1. Start your European expansion by conducting a market study and a feasibility study

A business plan that works perfectly in Asia or the US does not always suit the European market, and it is easy to underestimate administrative procedures and the need for regulatory compliance. Thorough preparation of the launch phase can avoid many disappointments and setbacks later on.

2. Choose a location where you can easily do business

Assess the administrative and business languages used, the availability of local support services and the responsiveness and efficiency of public institutions. If you are impacted by EU regulations, choose a location where it is easy to obtain all the necessary information.

3. Understand European consumer behaviour and retail structures

Consumer behaviour, public spending and the industrial landscape vary significantly in different parts of Europe. The retail structure also differs from country to country.

4. Don’t underestimate the time needed for administrative and practical procedures

Administrative procedures related to your European expansion such as visa requirements, opening bank accounts and achieving legal compliance may take more time than you initially expect.

5. Set up a team that really understands the local context

The EU market is quite heterogeneous with different languages, cultures and regulatory differences in some fields. Building a team that fully understands the European marketplace and has the right networks is indispensable.

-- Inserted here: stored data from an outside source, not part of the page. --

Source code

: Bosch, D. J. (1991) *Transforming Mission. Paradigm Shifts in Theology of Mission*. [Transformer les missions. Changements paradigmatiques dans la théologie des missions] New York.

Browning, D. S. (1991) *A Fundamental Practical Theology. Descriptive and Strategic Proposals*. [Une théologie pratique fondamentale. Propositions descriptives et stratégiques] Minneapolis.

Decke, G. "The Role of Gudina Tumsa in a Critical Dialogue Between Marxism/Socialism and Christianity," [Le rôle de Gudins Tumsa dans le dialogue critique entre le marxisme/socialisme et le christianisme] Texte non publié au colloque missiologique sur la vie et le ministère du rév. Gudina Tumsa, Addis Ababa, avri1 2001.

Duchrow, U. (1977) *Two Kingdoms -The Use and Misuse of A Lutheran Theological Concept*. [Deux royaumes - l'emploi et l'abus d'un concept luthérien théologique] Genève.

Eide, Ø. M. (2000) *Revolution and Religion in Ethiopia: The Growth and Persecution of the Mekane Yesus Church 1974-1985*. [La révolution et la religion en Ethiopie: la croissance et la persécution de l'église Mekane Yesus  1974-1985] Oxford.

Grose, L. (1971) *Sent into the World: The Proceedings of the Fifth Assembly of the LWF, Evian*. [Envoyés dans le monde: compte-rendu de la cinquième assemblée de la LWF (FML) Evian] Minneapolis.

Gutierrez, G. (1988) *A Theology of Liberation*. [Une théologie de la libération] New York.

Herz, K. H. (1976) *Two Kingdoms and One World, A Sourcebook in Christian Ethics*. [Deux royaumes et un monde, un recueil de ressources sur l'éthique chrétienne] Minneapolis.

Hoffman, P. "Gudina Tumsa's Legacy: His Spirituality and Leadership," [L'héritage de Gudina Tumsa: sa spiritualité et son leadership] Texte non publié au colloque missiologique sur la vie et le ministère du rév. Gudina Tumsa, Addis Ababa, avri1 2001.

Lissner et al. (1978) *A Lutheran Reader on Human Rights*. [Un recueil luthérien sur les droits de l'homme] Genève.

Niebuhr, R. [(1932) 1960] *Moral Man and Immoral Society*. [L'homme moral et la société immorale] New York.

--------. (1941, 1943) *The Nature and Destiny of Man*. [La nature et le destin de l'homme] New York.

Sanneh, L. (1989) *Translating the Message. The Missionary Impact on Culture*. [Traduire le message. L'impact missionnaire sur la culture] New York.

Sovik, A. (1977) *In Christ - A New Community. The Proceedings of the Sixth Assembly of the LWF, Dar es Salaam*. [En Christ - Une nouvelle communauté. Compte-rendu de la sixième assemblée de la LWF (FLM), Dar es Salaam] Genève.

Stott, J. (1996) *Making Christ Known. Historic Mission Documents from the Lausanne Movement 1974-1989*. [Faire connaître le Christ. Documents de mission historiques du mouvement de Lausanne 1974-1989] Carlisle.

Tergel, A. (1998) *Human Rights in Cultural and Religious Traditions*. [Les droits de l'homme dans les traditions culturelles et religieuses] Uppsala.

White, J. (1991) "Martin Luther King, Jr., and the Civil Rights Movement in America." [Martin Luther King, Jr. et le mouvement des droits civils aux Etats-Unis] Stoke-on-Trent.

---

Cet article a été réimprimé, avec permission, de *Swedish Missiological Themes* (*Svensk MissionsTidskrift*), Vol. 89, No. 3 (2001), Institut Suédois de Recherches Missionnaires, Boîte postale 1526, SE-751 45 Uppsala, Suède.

6. Sometimes it is better to start in a smaller market that you can use as a testbed

It is not a given that products proven in markets elsewhere in the world will fit the EU market. Sometimes, rather than setting up your first office in a large EU country, it can be a better option to start in a smaller market where you can test and adapt your offering to European requirements.

7. Get involved with the local community

Being known by the local business community is essential to get recommendations and connect with business decision centres. Don’t only focus on your daily business operation – attend networking events, conferences and so on to connect with the right people.

8. Choose a place where you feel comfortable

Choose a place that feels right – not only for the European expansion of your business, but for you. If you don’t feel at home, the risk is that you will give up in spite of favourable conditions for your company. On the other hand, when the match is right, you have found the right base for long-term success.

9. Ask for help – it is available

Finding and getting access to key decision makers is often very complicated when you come to a new country. Do ask for help – it is there, so there is no reason to do it all alone.

Based on interviews about the European expansion of international companies with Tania Berchem (Luxembourg Trade and Investment Office in Taipei), David Foy (Luxinnovation), Brice Lecoustey (EY Luxembourg), James Monnat (Foundry Europe) and Leesa Soulodre (R3i Ventures) for Crossroads Magazine.